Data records

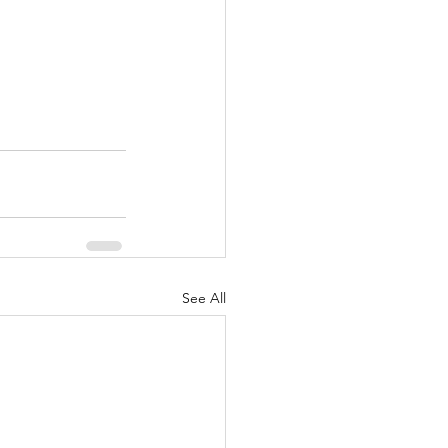
See All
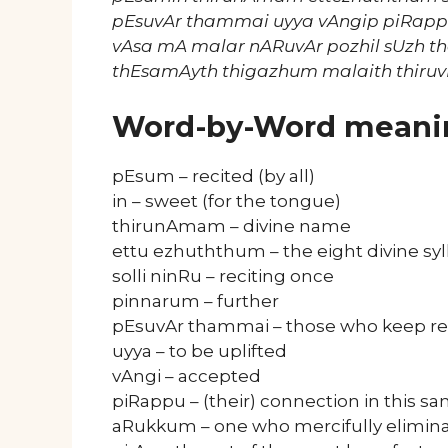
pEsuvAr thammai uyya vAngip piRap
vAsa mA malar nARuvAr pozhil sUzh t
thEsamAyth thigazhum malaith thiru
Word-by-Word meani
pEsum – recited (by all)
in – sweet (for the tongue)
thirunAmam – divine name
ettu ezhuththum – the eight divine syl
solli ninRu – reciting once
pinnarum – further
pEsuvAr thammai – those who keep re
uyya – to be uplifted
vAngi – accepted
piRappu – (their) connection in this 
aRukkum – one who mercifully elimin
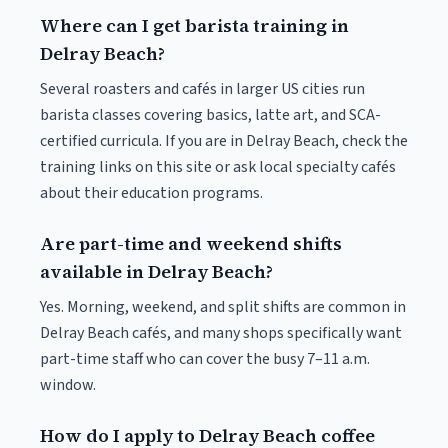
Where can I get barista training in
Delray Beach?
Several roasters and cafés in larger US cities run
barista classes covering basics, latte art, and SCA-
certified curricula. If you are in Delray Beach, check the
training links on this site or ask local specialty cafés
about their education programs.
Are part-time and weekend shifts
available in Delray Beach?
Yes. Morning, weekend, and split shifts are common in
Delray Beach cafés, and many shops specifically want
part-time staff who can cover the busy 7–11 a.m.
window.
How do I apply to Delray Beach coffee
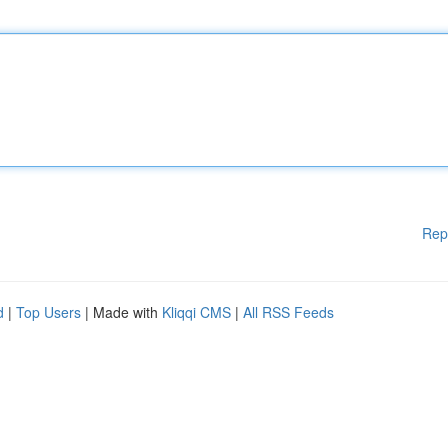
Rep
d
|
Top Users
| Made with
Kliqqi CMS
|
All RSS Feeds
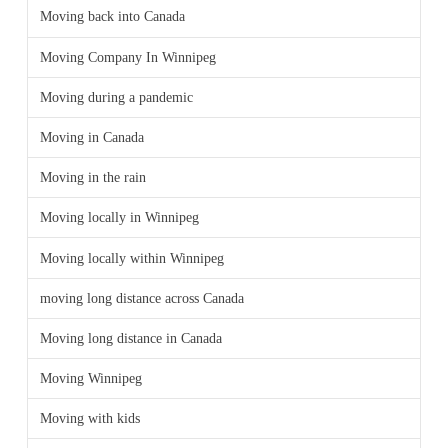
Moving back into Canada
Moving Company In Winnipeg
Moving during a pandemic
Moving in Canada
Moving in the rain
Moving locally in Winnipeg
Moving locally within Winnipeg
moving long distance across Canada
Moving long distance in Canada
Moving Winnipeg
Moving with kids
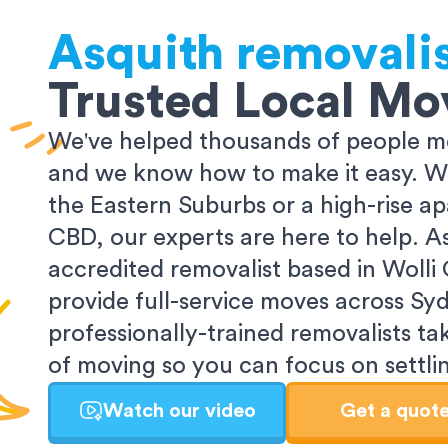
Asquith
removali
Trusted Local Mo
We've helped thousands of people m
and we know how to make it easy. Wh
the Eastern Suburbs or a high-rise a
CBD, our experts are here to help. 
accredited removalist based in Wolli
provide full-service moves across Sy
professionally-trained removalists tak
of moving so you can focus on settlin
Watch our video
Get a quot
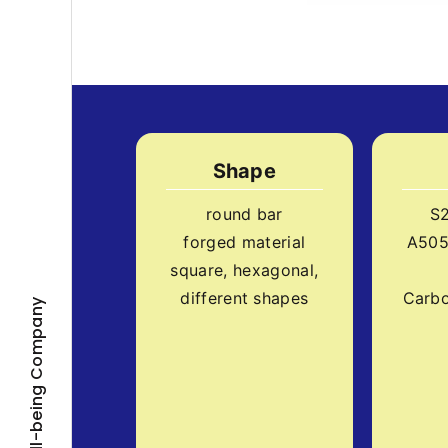
Shape
round bar
S
forged material
A505
square, hexagonal,
different shapes
Carbo
Well-being Company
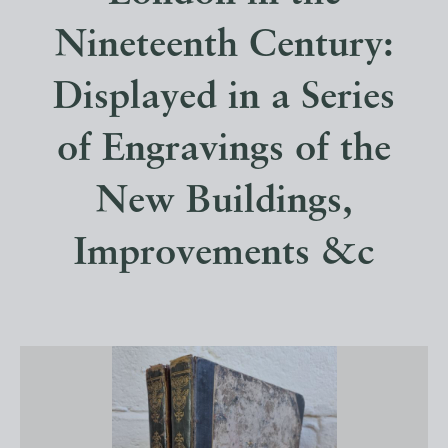
Nineteenth Century:
Displayed in a Series
of Engravings of the
New Buildings,
Improvements &c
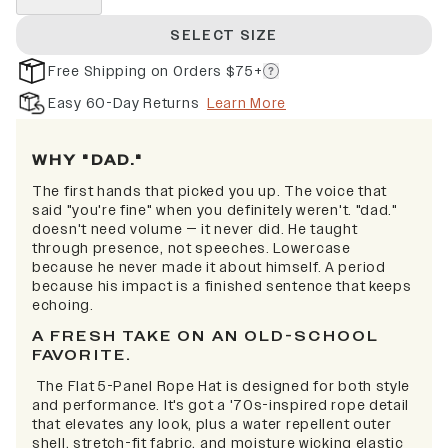
SELECT SIZE
Free Shipping on Orders $75+
Easy 60-Day Returns
Learn More
WHY "DAD."
The first hands that picked you up. The voice that
said "you're fine" when you definitely weren't. "dad."
doesn't need volume — it never did. He taught
through presence, not speeches. Lowercase
because he never made it about himself. A period
because his impact is a finished sentence that keeps
echoing.
A FRESH TAKE ON AN OLD-SCHOOL
FAVORITE.
The Flat 5-Panel Rope Hat is designed for both style
and performance. It's got a '70s-inspired rope detail
that elevates any look, plus a water repellent outer
shell, stretch-fit fabric, and moisture wicking elastic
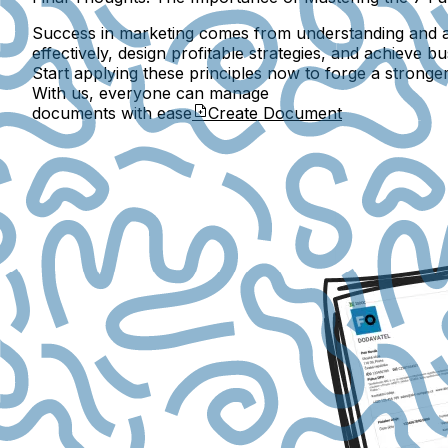
Success in marketing comes from understanding and ap
effectively, design profitable strategies, and achieve 
Start applying these principles now to forge a stronge
With us, everyone can manage
documents with ease
Create Document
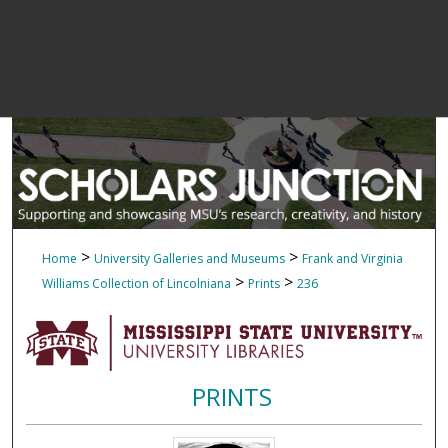
>
>
Home
University Galleries and Museums
Frank and Virginia
>
>
Williams Collection of Lincolniana
Prints
236
PRINTS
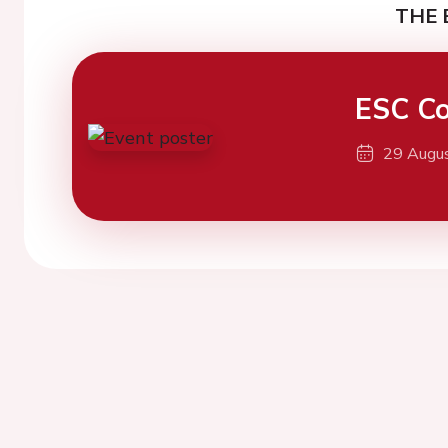
THE 
ESC Co
29 Augu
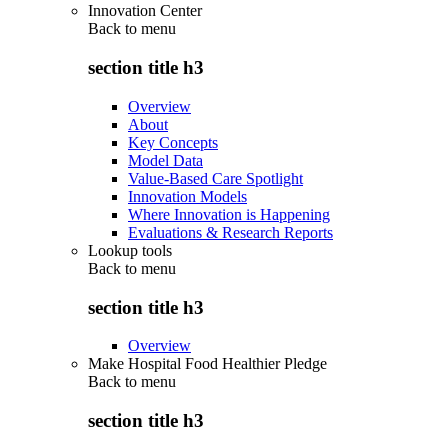
Innovation Center
Back to
menu
section title h3
Overview
About
Key Concepts
Model Data
Value-Based Care Spotlight
Innovation Models
Where Innovation is Happening
Evaluations & Research Reports
Lookup tools
Back to
menu
section title h3
Overview
Make Hospital Food Healthier Pledge
Back to
menu
section title h3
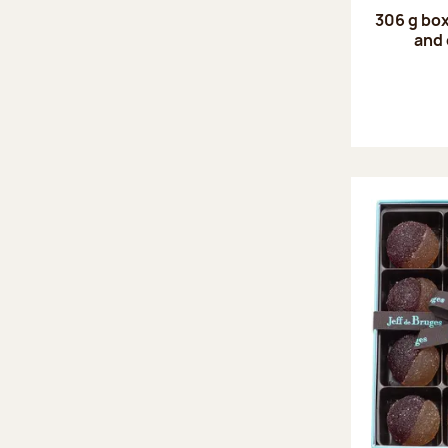
306 g box
and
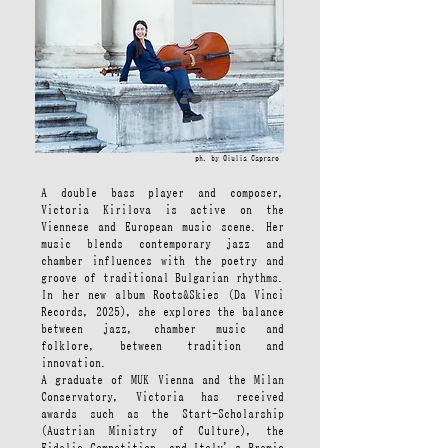
ph. by Giulia Capraro
A double bass player and composer,
Victoria Kirilova is active on the
Viennese and European music scene. Her
music blends contemporary jazz and
chamber influences with the poetry and
groove of traditional Bulgarian rhythms.
In her new album Roots&Skies (Da Vinci
Records, 2025), she explores the balance
between jazz, chamber music and
folklore, between tradition and
innovation.
A graduate of MUK Vienna and the Milan
Conservatory, Victoria has received
awards such as the Start-Scholarship
(Austrian Ministry of Culture), the
Fidelio Competition, and Italy’s Premio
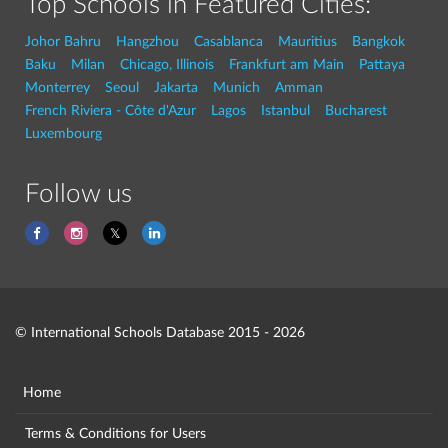
Top Schools in Featured Cities:
Johor Bahru
Hangzhou
Casablanca
Mauritius
Bangkok
Baku
Milan
Chicago, Illinois
Frankfurt am Main
Pattaya
Monterrey
Seoul
Jakarta
Munich
Amman
French Riviera - Côte d'Azur
Lagos
Istanbul
Bucharest
Luxembourg
Follow us
© International Schools Database 2015 - 2026
Home
Terms & Conditions for Users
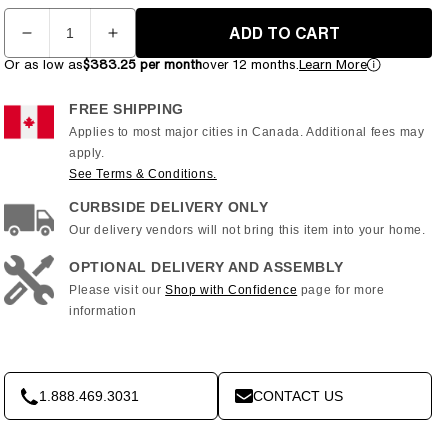
Quantity
ADD TO CART
Decrease
Increase
quantity
quantity
Or as low as
$383.25 per month
over 12 months.
Learn More
for
for
Matrix
Matrix
FREE SHIPPING
E30
E30
Applies to most major cities in Canada. Additional fees may
XIR
XIR
apply.
Elliptical
Elliptical
See Terms & Conditions.
CURBSIDE DELIVERY ONLY
Our delivery vendors will not bring this item into your home.
OPTIONAL DELIVERY AND ASSEMBLY
Please visit our
Shop with Confidence
page for more
information
1.888.469.3031
CONTACT US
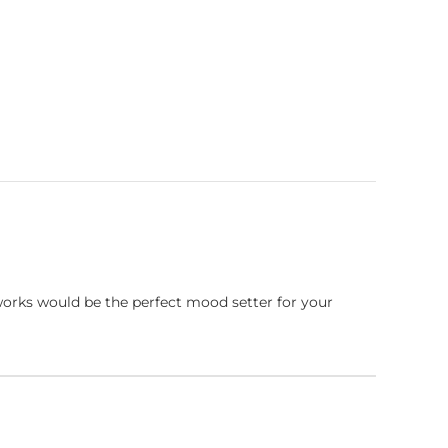
works would be the perfect mood setter for your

Description of the task
Render the text of every row above as a numbered list with one line per item, leaving out blank lines and omitting the pictures.

Task result
1. See All
2. pEsuvAr thammai uyya vAngip piRap
3. vAsa mA malar nARuvAr pozhil sUzh t
4. thEsamAyth thigazhum malaith thiru
5. Word-by-Word meani
6. pEsum – recited (by all)
7. in – sweet (for the tongue)
8. thirunAmam – divine name
9. ettu ezhuththum – the eight divine syl
10. solli ninRu – reciting once
11. pinnarum – further
12. pEsuvAr thammai – those who keep re
13. uyya – to be uplifted
14. vAngi – accepted
15. piRappu – (their) connection in this 
16. aRukkum – one who mercifully elimin
17. Where can I get barista training in
18. Delray Beach?
19. Several roasters and cafés in larger US cities run
20. barista classes covering basics, latte art, and SCA-
21. certified curricula. If you are in Delray Beach, check the
22. training links on this site or ask local specialty cafés
23. about their education programs.
24. Are part-time and weekend shifts
25. available in Delray Beach?
26. Yes. Morning, weekend, and split shifts are common in
27. Delray Beach cafés, and many shops specifically want
28. part-time staff who can cover the busy 7–11 a.m.
29. window.
30. How do I apply to Delray Beach coffee
31. Rep
32. d
33. |
34. Top Users
35. | Made with
36. Kliqqi CMS
37. |
38. All RSS Feeds
39. Moving back into Canada
40. Moving Company In Winnipeg
41. Moving during a pandemic
42. Moving in Canada
43. Moving in the rain
44. Moving locally in Winnipeg
45. Moving locally within Winnipeg
46. moving long distance across Canada
47. Moving long distance in Canada
48. Moving Winnipeg
49. Moving with kids
50. Asquith
51. removali
52. Trusted Local Mo
53. We've helped thousands of people m
54. and we know how to make it easy. Wh
55. the Eastern Suburbs or a high-rise a
56. CBD, our experts are here to help. 
57. accredited removalist based in Wolli
58. provide full-service moves across Sy
59. professionally-trained removalists tak
60. of moving so you can focus on settlin
61. Watch our video
62. Get a quot
63. Shape
64. round bar
65. S
66. forged material
67. A505
68. square, hexagonal,
69. different shapes
70. Carbo
71. Well-being Company
72. Nineteenth Century:
73. Displayed in a Series
74. of Engravings of the
75. New Buildings,
76. Improvements &c
77. SELECT SIZE
78. Free Shipping on Orders $75+
79. Easy 60-Day Returns
80. Learn More
81. WHY "DAD."
82. The first hands that picked you up. The voice that
83. said "you're fine" when you definitely weren't. "dad."
84. doesn't need volume — it never did. He taught
85. through presence, not speeches. Lowercase
86. because he never made it about himself. A period
87. because his impact is a finished sentence that keeps
88. echoing.
89. A FRESH TAKE ON AN OLD-SCHOOL
90. FAVORITE.
91. The Flat 5-Panel Rope Hat is designed for both style
92. and performance. It's got a '70s-inspired rope detail
93. that elevates any look, plus a water repellent outer
94. shell, stretch-fit fabric, and moisture wicking elastic
95. Success in marketing comes from understanding and ap
96. effectively, design profitable strategies, and achieve 
97. Start applying these principles now to forge a stronge
98. With us, everyone can manage
99. documents with ease
100. Create Document
101. >
102. >
103. Home
104. University Galleries and Museums
105. Frank and Virginia
106. >
107. >
108. Williams Collection of Lincolniana
109. Prints
110. 236
111. PRINTS
112. THE 
113. ESC Co
114. 29 Augu
115. Innovation Center
116. Back to
117. menu
118. section title h3
119. Overview
120. About
121. Key Concepts
122. Model Data
123. Value-Based Care Spotlight
124. Innovation Models
125. Where Innovation is Happening
126. Evaluations & Research Reports
127. Lookup tools
128. Back to
129. menu
130. section title h3
131. Overview
132. Make Hospital Food Healthier Pledge
133. Back to
134. menu
135. section title h3
136. 306 g box
137. and
138. ph. by Giulia Capraro
139. A double bass player and composer,
140. Victoria Kirilova is active on the
141. Viennese and European music scene. Her
142. music blends contemporary jazz and
143. chamber influences with the poetry and
144. groove of traditional Bulgarian rhythms.
145. In her new album Roots&Skies (Da Vinci
146. Records, 2025), she explores the balance
147. between jazz, chamber music and
148. folklore, between tradition and
149. innovation.
150. A graduate of MUK Vienna and the Milan
151. Conservatory, Victoria has received
152. awards such as the Start-Scholarship
153. (Austrian Ministry of Culture), the
154. Fidelio Competition, and Italy’s Premio
155. Top Schools in Featured Cities:
156. Johor Bahru
157. Hangzhou
158. Casablanca
159. Mauritius
160. Bangkok
161. Baku
162. Milan
163. Chicago, Illinois
164. Frankfurt am Main
165. Pattaya
166. Monterrey
167. Seoul
168. Jakarta
169. Munich
170. Amman
171. French Riviera - Côte d'Azur
172. Lagos
173. Istanbul
174. Bucharest
175. Luxembourg
176. Follow us
177. © International Schools Database 2015 - 2026
178. Home
179. Terms & Conditions for Users
180. Quantity
181. ADD TO CART
182. Decrease
183. Increase
184. quantity
185. quantity
186. Or as low as
187. $383.25 per month
188. over 12 months.
189. Learn More
190. for
191. for
192. Matrix
193. Matrix
194. FREE SHIPPING
195. E30
196. E30
197. Applies to most major cities in Canada. Additional fees may
198. XIR
199. XIR
200. apply.
201. Elliptical
202. Elliptical
203. See Terms & Conditions.
204. CURBSIDE DELIVERY ONLY
205. Our delivery vendors will not bring this item into your home.
206. OPTIONAL DELIVERY AND ASSEMBLY
207. Please visit our
208. Shop with Confidence
209. page for more
210. information
211. 1.888.469.3031
212. CONTACT US
213. works would be the perfect mood setter for your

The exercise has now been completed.